Someone has already thought this through

The evening reflection loop isn't sci-fi; academics described it back in 2023.

Take that exact morning problem — the agent asking about a retry we solved yesterday. Reflexion (Shinn et al., NeurIPS 2023) addresses precisely this: the agent verbally reflects on feedback and stores it in an episodic memory buffer, so next time it reads what tripped it up last time. No fine-tuning, no retraining of weights — all through text.

Generative Agents (Park et al., 2023) went further. A memory stream, retrieval by recency, importance, and relevance, and above all recursive synthesis of observations into reflections — the so-called reflection tree. The agent assembles higher-level conclusions out of small observations — exactly that step from "what happened" to "what holds because of it."

Sleep-time compute from the folks around Letta/MemGPT goes in yet another direction: a separate agent, off to the side and offline, consolidates memory. It deduplicates, rewrites, prunes. It turns "raw context" into "learned context." Exactly the step I'm missing in my day-to-day practice.

What if the agent had an evening of its own

What comes next I haven't tried — I'm treating it as a thought experiment, not a how-to. Thinking out loud: what if I gave the agent that evening?

Imagine that at the end of the day the agent looks back. Not to summarize everything — to select. It goes through the conversation, the decisions, the notes it gathered during the day. It asks itself: which decision did I second-guess and then come back to? What will I want to know here tomorrow without having to ask?
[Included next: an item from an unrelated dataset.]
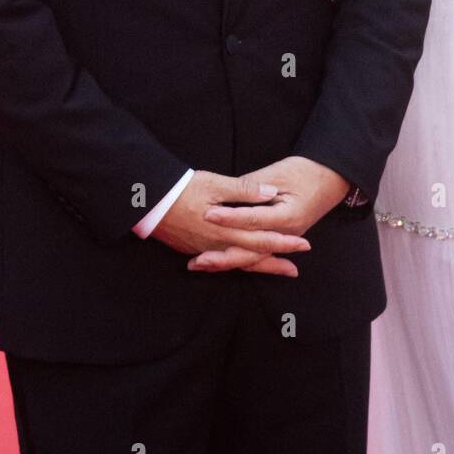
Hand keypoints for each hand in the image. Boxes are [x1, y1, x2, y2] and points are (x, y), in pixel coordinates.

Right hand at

And it writes that handful of conclusions, structured, into a layer that gets sharper every day. Not a "what happened" log, but a "what holds because of it" distillate. Instead of adding to memory, it would rewrite it. In the morning it then wouldn't start by reading everything — it would start with what yesterday's self deemed essential.

Here's how I picture it: a Stop or SessionEnd hook at the end of the work fires off a separate reflection session. That session gets the day's conversation and the brief "don't write a log, pick three to five conclusions and merge them with what's already in memory." The output rewrites a topic file in auto-memory rather than setting it from scratch. Instead of a hook, a cloud cron via /schedule or /loop could handle it just as well — but the mechanism is beside the point. What's missing is the intent: to separate reflection from summarization.
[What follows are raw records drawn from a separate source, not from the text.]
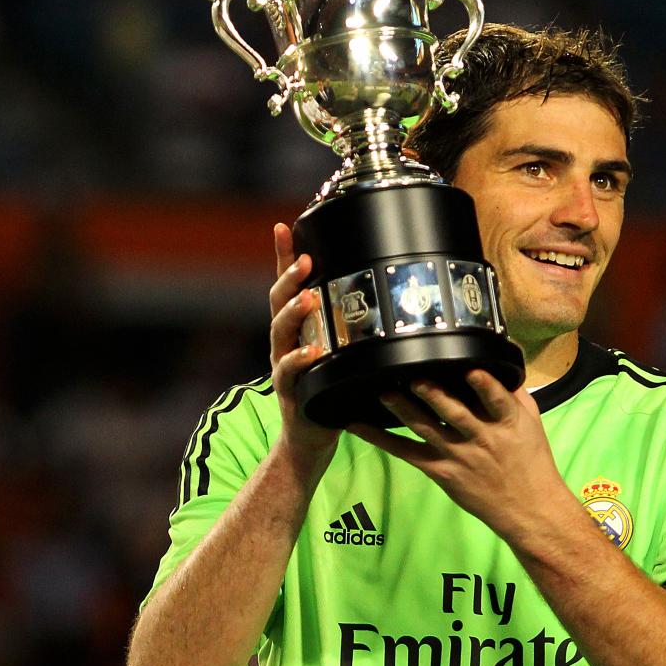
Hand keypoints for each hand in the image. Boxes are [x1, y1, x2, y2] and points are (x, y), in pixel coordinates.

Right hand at [269, 223, 340, 477]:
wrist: (311, 439)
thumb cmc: (334, 392)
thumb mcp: (342, 352)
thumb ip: (352, 327)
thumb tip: (387, 292)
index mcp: (297, 329)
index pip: (287, 286)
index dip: (284, 256)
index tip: (284, 226)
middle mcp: (284, 342)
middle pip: (278, 302)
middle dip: (289, 277)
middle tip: (305, 260)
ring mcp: (283, 366)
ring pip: (279, 332)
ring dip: (293, 312)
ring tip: (307, 297)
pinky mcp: (290, 391)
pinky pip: (288, 371)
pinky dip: (298, 360)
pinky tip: (311, 351)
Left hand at [346, 370, 572, 544]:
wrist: (528, 508)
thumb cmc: (530, 460)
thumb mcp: (530, 423)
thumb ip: (512, 394)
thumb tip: (495, 363)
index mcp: (506, 422)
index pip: (496, 401)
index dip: (484, 386)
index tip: (471, 370)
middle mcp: (481, 438)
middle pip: (455, 414)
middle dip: (435, 396)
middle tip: (416, 378)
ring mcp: (458, 455)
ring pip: (427, 429)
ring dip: (405, 410)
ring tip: (386, 394)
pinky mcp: (440, 471)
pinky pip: (406, 453)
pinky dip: (381, 439)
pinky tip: (359, 426)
The trap of an archive of junk

And now the honest objection, so this doesn't come off too tidy. A naive "write everything down" would end up worse than nothing.
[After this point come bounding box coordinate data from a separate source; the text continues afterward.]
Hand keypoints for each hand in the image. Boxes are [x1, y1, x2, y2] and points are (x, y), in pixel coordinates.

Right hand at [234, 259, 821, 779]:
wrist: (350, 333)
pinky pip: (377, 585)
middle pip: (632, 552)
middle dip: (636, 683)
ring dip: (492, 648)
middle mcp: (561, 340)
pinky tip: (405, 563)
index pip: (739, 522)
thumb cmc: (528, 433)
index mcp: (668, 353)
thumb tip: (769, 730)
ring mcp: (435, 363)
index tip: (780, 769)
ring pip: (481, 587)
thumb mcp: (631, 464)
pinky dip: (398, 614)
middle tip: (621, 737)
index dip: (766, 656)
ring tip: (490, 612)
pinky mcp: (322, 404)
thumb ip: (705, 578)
You know it from Zettelkasten as the collector's fallacy: having notes isn't knowledge. Knowledge only emerges through processing — rewriting, connecting, distilling. A pile of notes is just a pile. And with an agent there's one extra catch: contradictory rules. When you have both "put the retry in the service" and "put the retry in the controller" in memory, the choice becomes arbitrary and the agent loses its footing. CLAUDE.md has its reason for staying under two hundred lines, as the docs recommend — longer files, by their account, lower adherence. The more you dump into the context, the worse the agent steers by it.

So that evening step must not be "add today to the pile." It has to be consolidation. Forgetting smartly. Merging duplicates, throwing out what didn't pan out, rewriting old conclusions with new ones. A smarter agent doesn't come from a bigger archive, but from better pruning.

For now, just an idea

For now it's just an idea I'm turning over. But it won't leave me alone.

A morning where neither I nor the agent starts from zero. Where the colleague who sits down across from me is one who, in the evening, picked out what from yesterday is worth bringing into today, and starts where we left off.

A question for you: if your agent had an evening of its own, would your morning workflow be better?